For these reasons, among others, Creary says he believes the unfavorable tenure decision was part of a bigger plan by Moravian’s president and provost to “disappear” him. After more than a year at Moravian, Creary said he isn’t necessarily surprised but that he did not expect to be fired in the middle of the semester, with students counting on him.

“I guess that they needed to put an end to this conversation before the Board of Trustees meets on the 22nd of this month,” he said. “That’s my guesstimate as to why this is all happening the way it did.”

Michael Corr, university spokesperson, said via email that Creary’s employment was terminated last week “for cause, for reasons unrelated to his claim. Per university policy, I cannot comment on the details around his employment or termination.” Corr also said that the task force proposals remain on the faculty meeting agenda for Thursday.

One Moravian professor who did not want to be identified by name said Tuesday that Creary is “an outspoken member of Moravian and interested in real, institutional change and engagement around issues of race and DEI [diversity, equity and inclusion]. I believe it is his outspoken presence that has put him at risk.” The professor said that Creary, who is Black, is also “routinely dismissed or outright ignored by the provost and president” when he brings up these and other issues in faculty meeting.

Before Creary ever got to Moravian, he said, a former boss told him that one of the “real dangers” of doing institutional DEI work is that “if you do your job well, you run the risk of getting fired.” Creary said that some of this tension is because institutions hiring diversity officers aren’t “clear and transparent about what their expectations are. If they’re really looking for transformational change to make the institution more inclusive and more equitable, then they should be clear about that. They should say so, and they should provide support to the people that they’re bringing in to do that.”

If institutions aren’t really looking for change, he said, they should find a way to say that, too.

“Nobody’s gonna say, ‘Well, no, we don’t want to be more inclusive. We don’t want more equitable,’” Creary said. “But if you’re saying, ‘There are only so many things that we can do—we’re kind of constrained by X, Y or Z, and we have to go slowly,’ then at least be open about that.”

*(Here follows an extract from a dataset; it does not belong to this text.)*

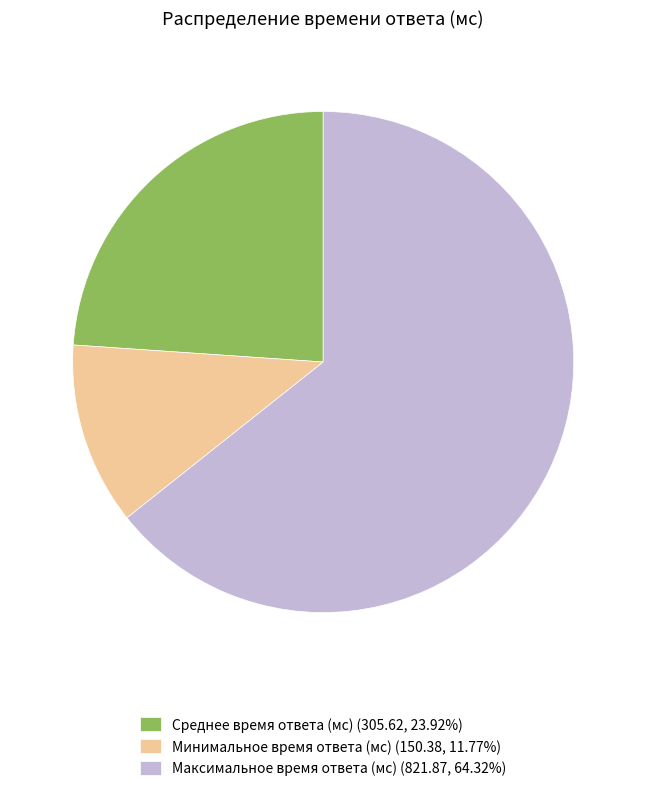

Rank the categories by value from highest to lowest.

Максимальное время ответа (мс), Среднее время ответа (мс), Минимальное время ответа (мс)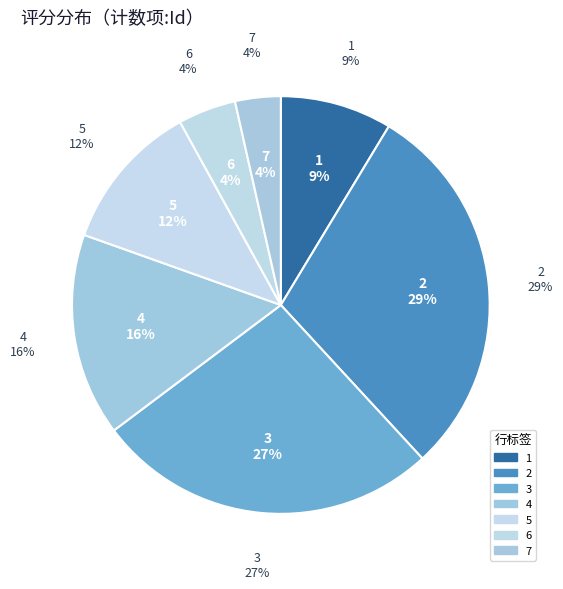

Is it true that 6 is 1% of the pie?

False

Creary has filed a complaint with the federal Equal Employment Opportunity Commission. Moravian is also facing a lawsuit from a professor of English who says she was forced to change jobs within the institution after she complained that a colleague used a racial slur to refer to a student in conversation. Moravian has declined comment on that case. The parties are discussing a settlement agreement, according to docket updates.